The Sinister Evolution of Corporate Marketing and it’s Humanization


Sanjeev Naiek

What is the purpose of a corporation? In most instances, a corporation’s purpose is to act as a vehicle to extract maximum profit at whatever cost, usually without moral objections. For this article, I will focus on the extraction of maximum profit for shareholders through the lens of modern era marketing. To clarify my stance, I see modern era marketing as something entirely different from traditional marketing. In my view, modern marketing is accomplished via the exploitation of trust in public figures, and the use of the sustained presence, to carve an ever-present, finely tuned image of the brand in the minds of the masses.

Provided data —
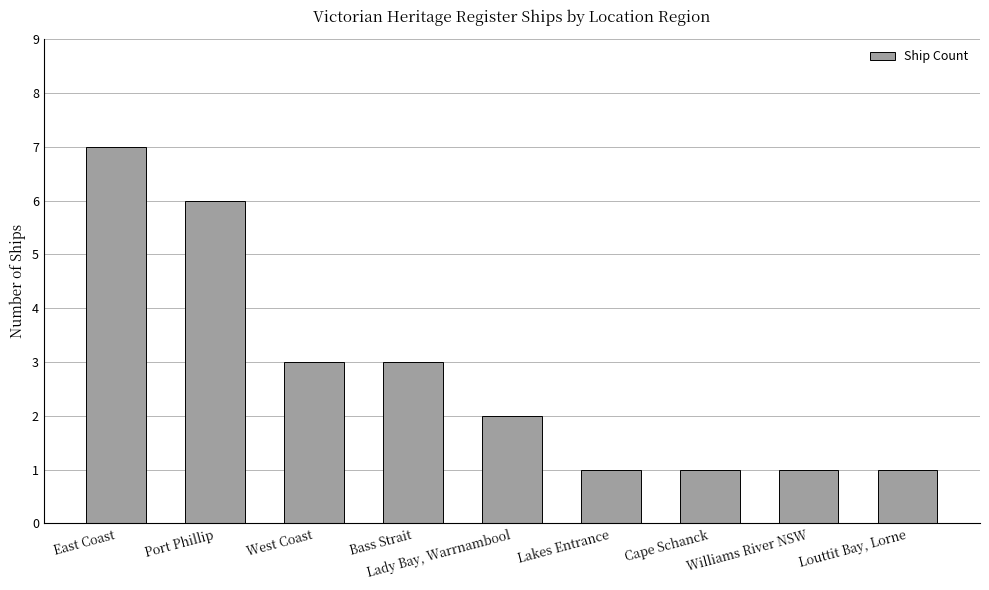

The chart shows a value of 3 at Lady Bay, Warrnambool. True or false?

False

Activity — Please reproduce word for word the stretch of the corporate marketing essay above that starts at the words "Sanjeev Naiek" and ends after the words "of the masses.".

Completed task —
Sanjeev Naiek

What is the purpose of a corporation? In most instances, a corporation’s purpose is to act as a vehicle to extract maximum profit at whatever cost, usually without moral objections. For this article, I will focus on the extraction of maximum profit for shareholders through the lens of modern era marketing. To clarify my stance, I see modern era marketing as something entirely different from traditional marketing. In my view, modern marketing is accomplished via the exploitation of trust in public figures, and the use of the sustained presence, to carve an ever-present, finely tuned image of the brand in the minds of the masses.